Article by William Ramsay, M.A., Professor of Humanity in the University of Glasgow
on pp1074‑1075 of

William Smith, D.C.L., LL.D.:
A Dictionary of Greek and Roman Antiquities, John Murray, London, 1875.

STRATO′RES

  1. Imperial Equerries subject to the Tribunus Stabuli. Their proper duty, as the name imports, was to saddle the horses; they also led them from the stable and assisted the emperor to mount. Hence they were termed in Greek ἀναβολεῖς. From the addition of miles to their title it appears that they were considered as part of the military establishment (Spartian, Caracalla 7; Amm. Marc. XXX.5; see Ducange, s.v.). Consuls and praetors had their stratores as we learn from inscriptions (Orell. Inscr. n798, 3250, 3523), and perhaps aediles also (Orell. n1584).

  2. Officers sent into the provinces to select horses for the stud of the prince or for the general service of the state (Amm. Marc. XXIX.3; Cod. Theod. 8 tit. 8 s.4; Cod. 12 tit. 25; Salmas., ad Capitolin. M. Antonin. 8, ad Trebell. Poll. Valerian. 3). These in all probability belonged to the same body with those mentioned above; the title stratores a publicis rationibus, by which they are usually distinguished in works upon Roman antiquities, rests upon no authority except the letters STR. A.P.R. in an inscription (Gruter, p. DLXIX, n8), the interpretation of which is very doubtful.

  3. Jailors under the orders of the Commentariensis or Chief Inspector of Prisons (Cod. Theod. 9 tit. 3 s.1).
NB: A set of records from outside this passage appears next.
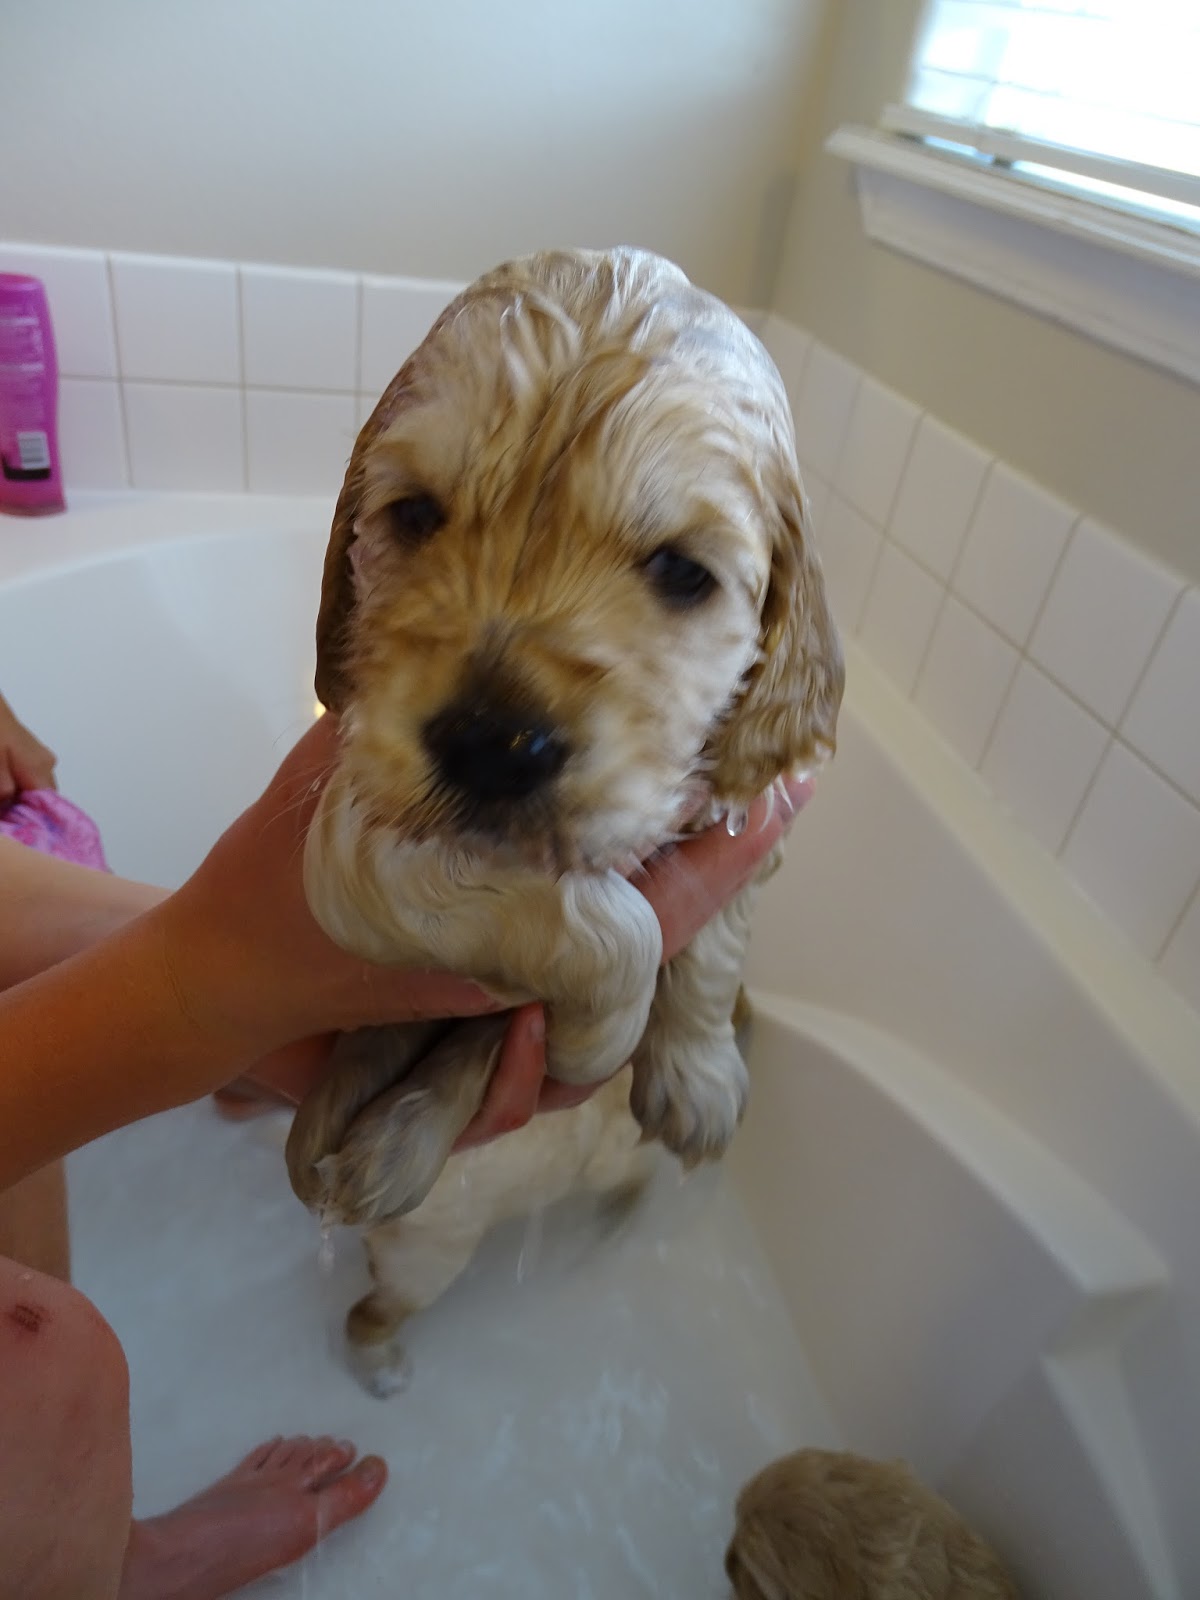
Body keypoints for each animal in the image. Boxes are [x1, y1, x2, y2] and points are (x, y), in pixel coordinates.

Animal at [281, 243, 844, 1395]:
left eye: (680, 570)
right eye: (414, 516)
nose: (491, 744)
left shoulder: (752, 809)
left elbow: (715, 937)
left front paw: (696, 1075)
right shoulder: (358, 836)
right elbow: (611, 927)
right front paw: (603, 1035)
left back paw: (387, 1136)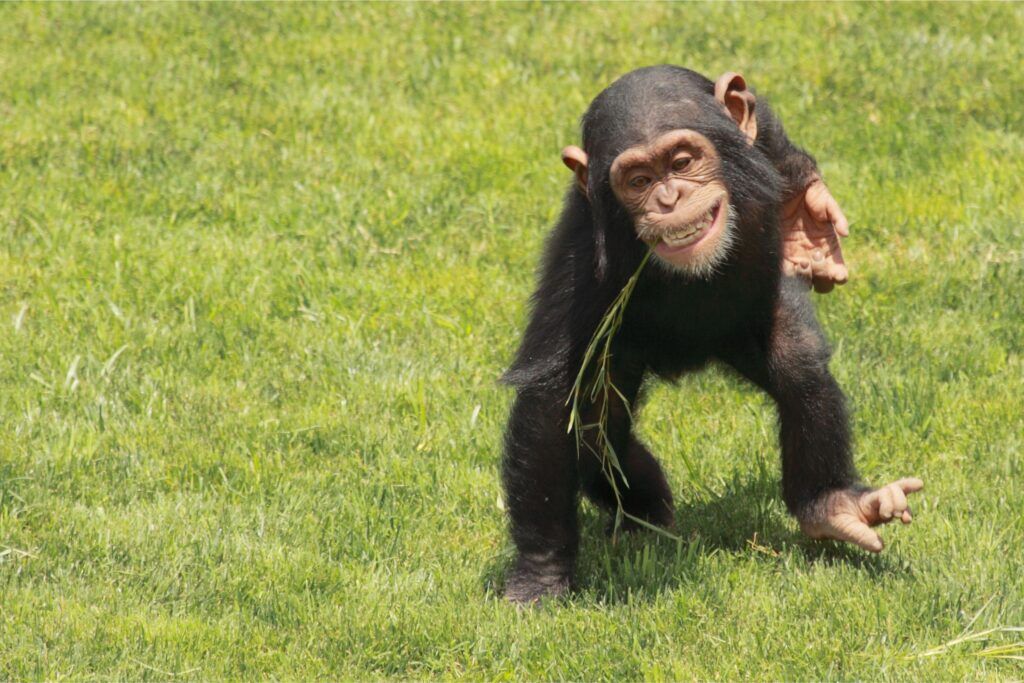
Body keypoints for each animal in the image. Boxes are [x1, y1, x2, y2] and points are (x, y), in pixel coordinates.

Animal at [500, 66, 923, 604]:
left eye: (682, 162)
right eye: (638, 181)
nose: (668, 198)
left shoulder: (751, 150)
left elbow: (759, 130)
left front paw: (805, 211)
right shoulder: (579, 267)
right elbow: (553, 400)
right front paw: (540, 575)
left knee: (798, 364)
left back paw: (831, 504)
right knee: (597, 430)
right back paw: (646, 514)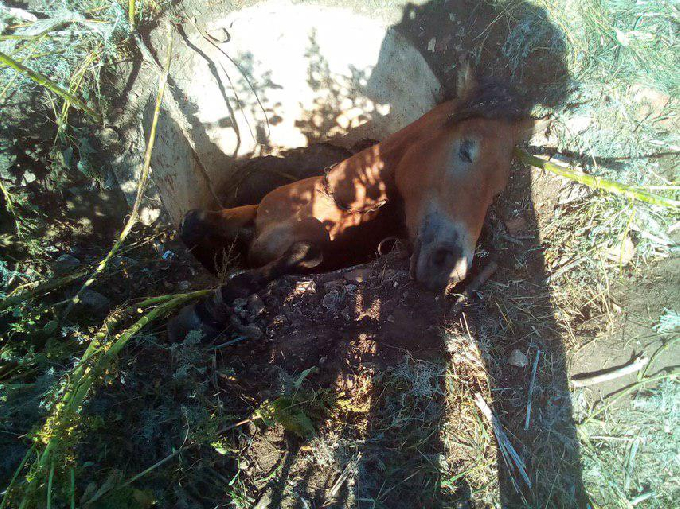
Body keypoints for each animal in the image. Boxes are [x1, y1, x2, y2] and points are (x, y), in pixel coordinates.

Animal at [169, 70, 535, 341]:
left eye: (496, 193)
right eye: (466, 149)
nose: (449, 269)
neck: (330, 204)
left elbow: (298, 255)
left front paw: (207, 309)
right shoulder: (254, 215)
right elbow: (193, 221)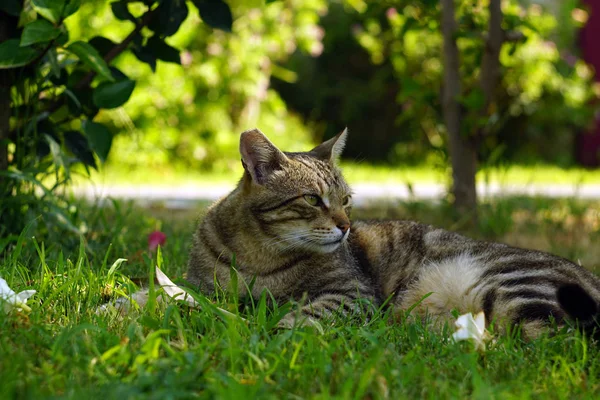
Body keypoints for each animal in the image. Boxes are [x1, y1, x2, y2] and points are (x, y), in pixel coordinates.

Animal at [188, 129, 600, 338]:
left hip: (511, 288)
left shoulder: (351, 294)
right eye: (313, 199)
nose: (345, 226)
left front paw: (267, 331)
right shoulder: (201, 287)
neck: (257, 255)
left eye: (346, 201)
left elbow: (303, 316)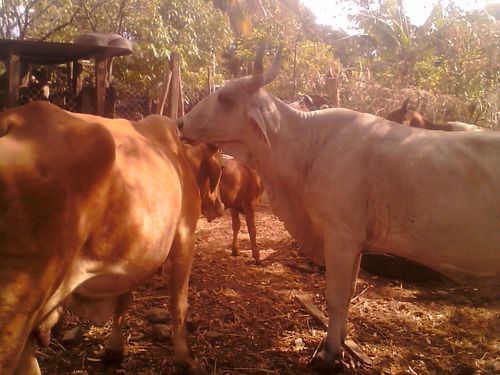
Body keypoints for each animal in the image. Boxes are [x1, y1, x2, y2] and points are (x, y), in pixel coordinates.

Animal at [0, 100, 211, 375]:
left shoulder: (128, 257)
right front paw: (186, 359)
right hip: (19, 302)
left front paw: (114, 349)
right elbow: (178, 304)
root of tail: (12, 120)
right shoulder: (185, 235)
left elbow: (123, 300)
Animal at [179, 49, 500, 374]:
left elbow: (334, 297)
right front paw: (341, 342)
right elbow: (347, 295)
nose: (180, 123)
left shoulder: (340, 236)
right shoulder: (356, 242)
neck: (308, 147)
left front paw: (329, 353)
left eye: (225, 98)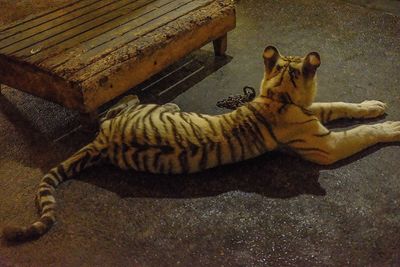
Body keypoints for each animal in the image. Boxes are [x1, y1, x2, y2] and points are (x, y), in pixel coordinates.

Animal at [3, 45, 400, 243]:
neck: (280, 95)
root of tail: (102, 142)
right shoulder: (325, 146)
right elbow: (362, 133)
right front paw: (393, 126)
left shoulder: (315, 113)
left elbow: (342, 105)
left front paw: (374, 106)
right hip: (154, 110)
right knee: (122, 106)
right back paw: (133, 93)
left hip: (127, 119)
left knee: (112, 111)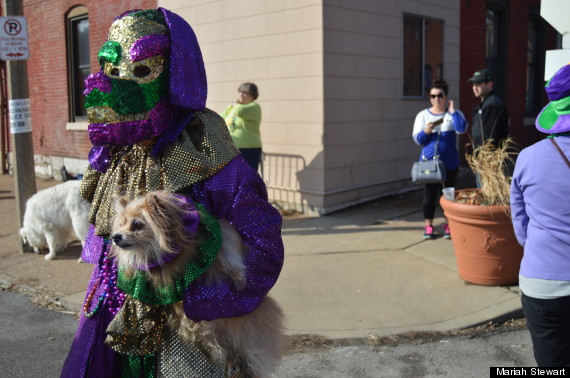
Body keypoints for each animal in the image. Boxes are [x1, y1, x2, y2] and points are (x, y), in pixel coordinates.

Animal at [108, 192, 284, 378]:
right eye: (120, 224)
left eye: (137, 224)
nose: (115, 237)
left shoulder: (215, 233)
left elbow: (227, 237)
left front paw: (237, 273)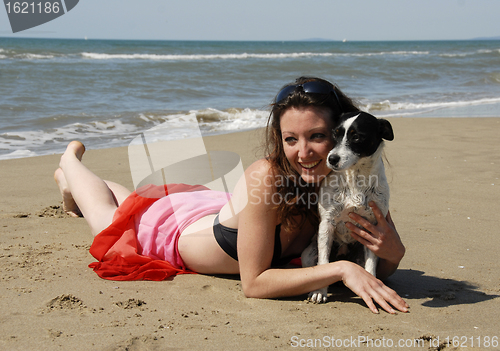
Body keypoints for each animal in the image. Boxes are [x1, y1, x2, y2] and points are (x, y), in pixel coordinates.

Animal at [300, 111, 394, 304]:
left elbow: (370, 267)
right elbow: (323, 264)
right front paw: (320, 291)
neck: (355, 178)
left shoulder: (374, 228)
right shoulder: (327, 223)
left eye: (357, 137)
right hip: (307, 254)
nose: (331, 159)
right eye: (335, 134)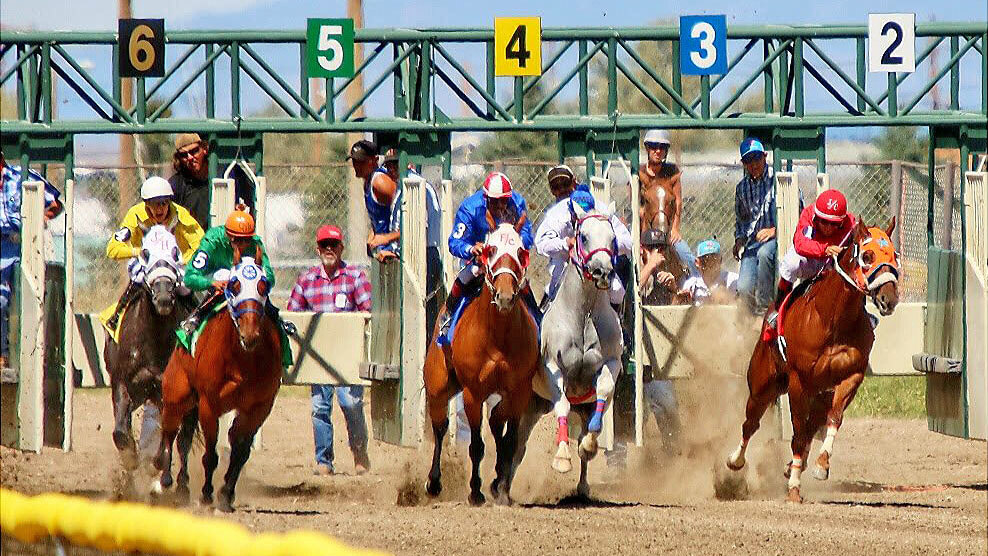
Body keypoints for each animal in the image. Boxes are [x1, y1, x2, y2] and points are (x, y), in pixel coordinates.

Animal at [105, 226, 188, 474]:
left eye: (175, 251)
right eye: (145, 252)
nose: (163, 297)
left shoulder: (166, 391)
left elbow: (167, 437)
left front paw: (156, 462)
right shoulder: (121, 382)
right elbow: (120, 433)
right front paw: (131, 459)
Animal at [152, 248, 282, 512]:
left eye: (263, 285)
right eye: (234, 284)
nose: (250, 333)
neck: (242, 359)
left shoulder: (258, 408)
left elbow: (240, 452)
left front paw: (225, 494)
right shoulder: (208, 404)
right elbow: (210, 455)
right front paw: (206, 495)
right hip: (177, 394)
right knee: (170, 431)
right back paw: (164, 479)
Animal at [420, 219, 536, 506]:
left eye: (520, 251)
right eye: (490, 250)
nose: (505, 296)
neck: (498, 337)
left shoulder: (520, 391)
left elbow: (510, 439)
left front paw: (501, 487)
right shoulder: (473, 393)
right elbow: (476, 446)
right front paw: (475, 491)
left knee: (496, 423)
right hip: (438, 386)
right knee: (440, 428)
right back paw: (434, 482)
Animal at [720, 218, 900, 504]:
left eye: (894, 256)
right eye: (867, 256)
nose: (888, 298)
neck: (832, 320)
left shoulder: (850, 378)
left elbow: (834, 420)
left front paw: (820, 465)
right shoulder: (798, 382)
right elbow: (796, 433)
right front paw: (794, 487)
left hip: (819, 395)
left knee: (811, 426)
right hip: (762, 385)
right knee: (751, 423)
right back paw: (735, 462)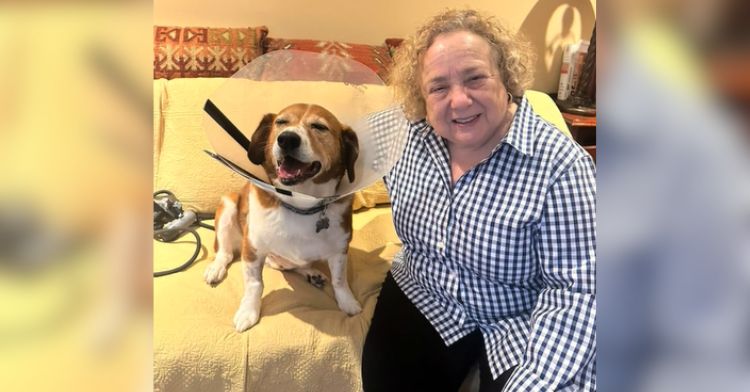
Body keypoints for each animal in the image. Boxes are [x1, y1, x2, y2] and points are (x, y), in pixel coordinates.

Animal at [203, 103, 362, 330]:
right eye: (281, 122)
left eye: (319, 127)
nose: (287, 139)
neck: (300, 204)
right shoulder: (252, 250)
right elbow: (254, 284)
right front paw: (248, 312)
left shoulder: (339, 249)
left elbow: (340, 280)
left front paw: (347, 302)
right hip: (228, 206)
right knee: (224, 253)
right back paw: (216, 268)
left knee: (295, 265)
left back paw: (312, 273)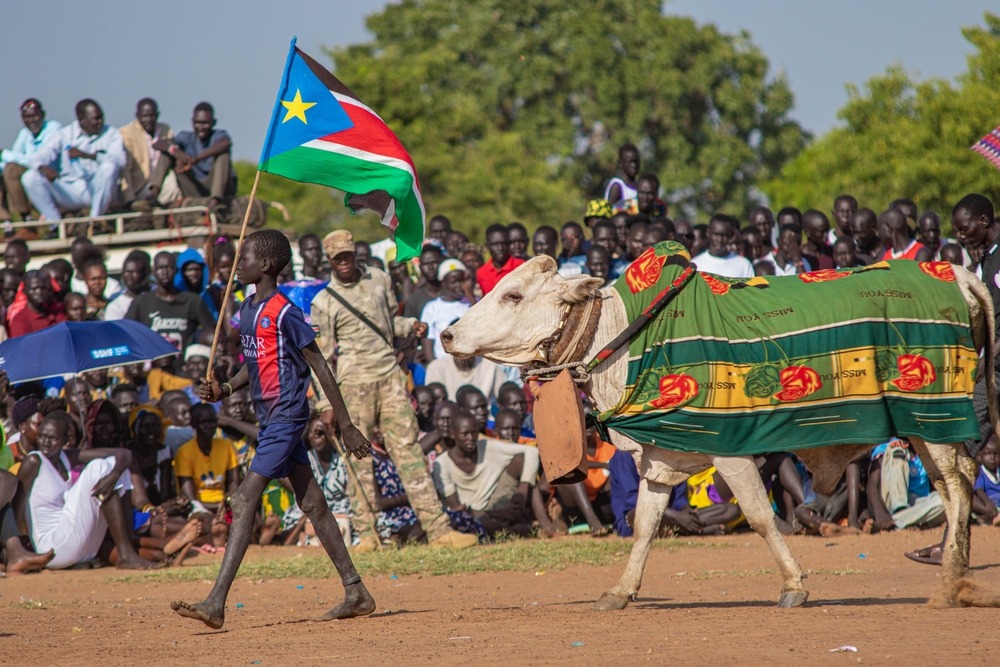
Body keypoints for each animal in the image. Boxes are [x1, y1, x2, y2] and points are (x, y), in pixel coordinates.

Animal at [442, 254, 1000, 612]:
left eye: (513, 295)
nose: (447, 334)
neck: (629, 340)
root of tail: (958, 273)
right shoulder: (659, 457)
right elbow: (644, 527)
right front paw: (620, 592)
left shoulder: (730, 449)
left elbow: (760, 515)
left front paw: (794, 585)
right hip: (925, 426)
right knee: (958, 480)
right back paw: (955, 572)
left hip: (932, 416)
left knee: (957, 485)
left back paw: (952, 581)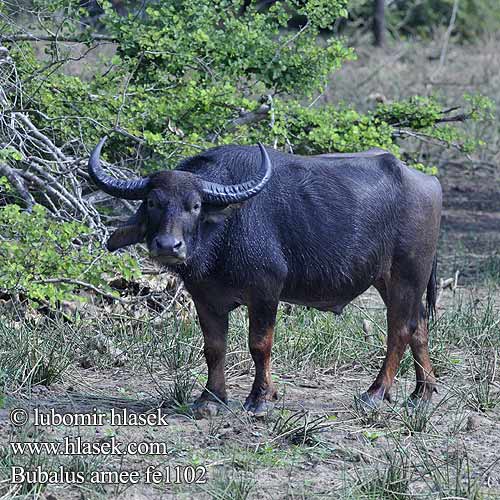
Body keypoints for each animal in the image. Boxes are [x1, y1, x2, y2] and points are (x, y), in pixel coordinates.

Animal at [88, 136, 440, 414]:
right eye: (153, 202)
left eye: (196, 205)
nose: (167, 245)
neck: (224, 233)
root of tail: (429, 183)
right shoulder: (204, 297)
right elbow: (214, 347)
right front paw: (210, 398)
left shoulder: (265, 292)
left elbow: (259, 345)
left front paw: (260, 398)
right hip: (388, 281)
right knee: (420, 326)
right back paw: (421, 393)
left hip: (406, 276)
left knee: (400, 330)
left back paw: (375, 393)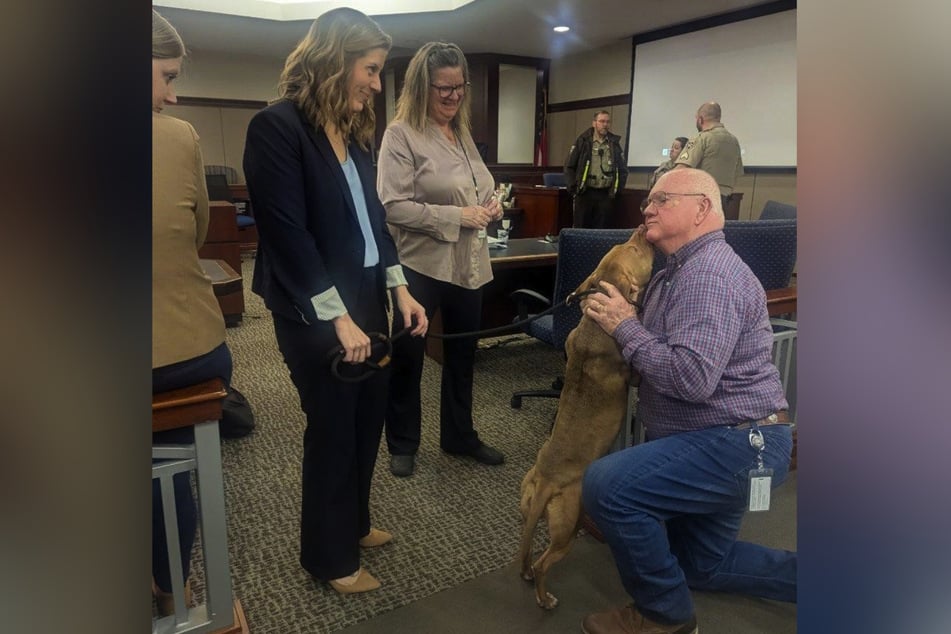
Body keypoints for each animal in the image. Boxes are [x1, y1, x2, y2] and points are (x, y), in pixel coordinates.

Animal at [520, 226, 656, 608]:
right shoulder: (635, 372)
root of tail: (545, 482)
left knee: (527, 550)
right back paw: (545, 598)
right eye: (635, 250)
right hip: (567, 528)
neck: (596, 322)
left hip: (527, 507)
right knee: (543, 563)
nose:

To these Ulpian refers (Dig.1 tit. 16 s.4), "nemo proconsulum stratores suos habere potest, sed vice eorum milites ministerio in provinciis funguntur", although the passage is quoted in most dictionaries as bearing upon the stratores of the stable (cf. the Notitia Dignitatum Imperii Orientis, c. 13 and c. 101 in Graevii Thes. Rom. Antiq. vol. VII. p1374 and p1606).

  4. In the later Latin writers and especially in the monkish historians of the middle ages, stratores denote a chosen body of soldiers sent in advance of an army to explore the country, to determine the proper line of march, to select the spots best fitted for encamping, and to make all the arrangements necessary for the safety and comfort of the troops when they halted, their duties being in some respects analogous to those of the classical metatores, and in others to those of a modern corps-de‑guides (Symmach. Epist. ad Theod. et Valent. 1; Ducange, s.v.).

  5.  p1075  We find in an inscription the words Diomedes Ap. Strator, which is generally understood to commemorate the labours of some individual in paving the Appian Way, and mention is made of stratores of this description in another inscription found at Mayence (Orell. n1450; cf. Fuchs, Geschichte von Mainz.).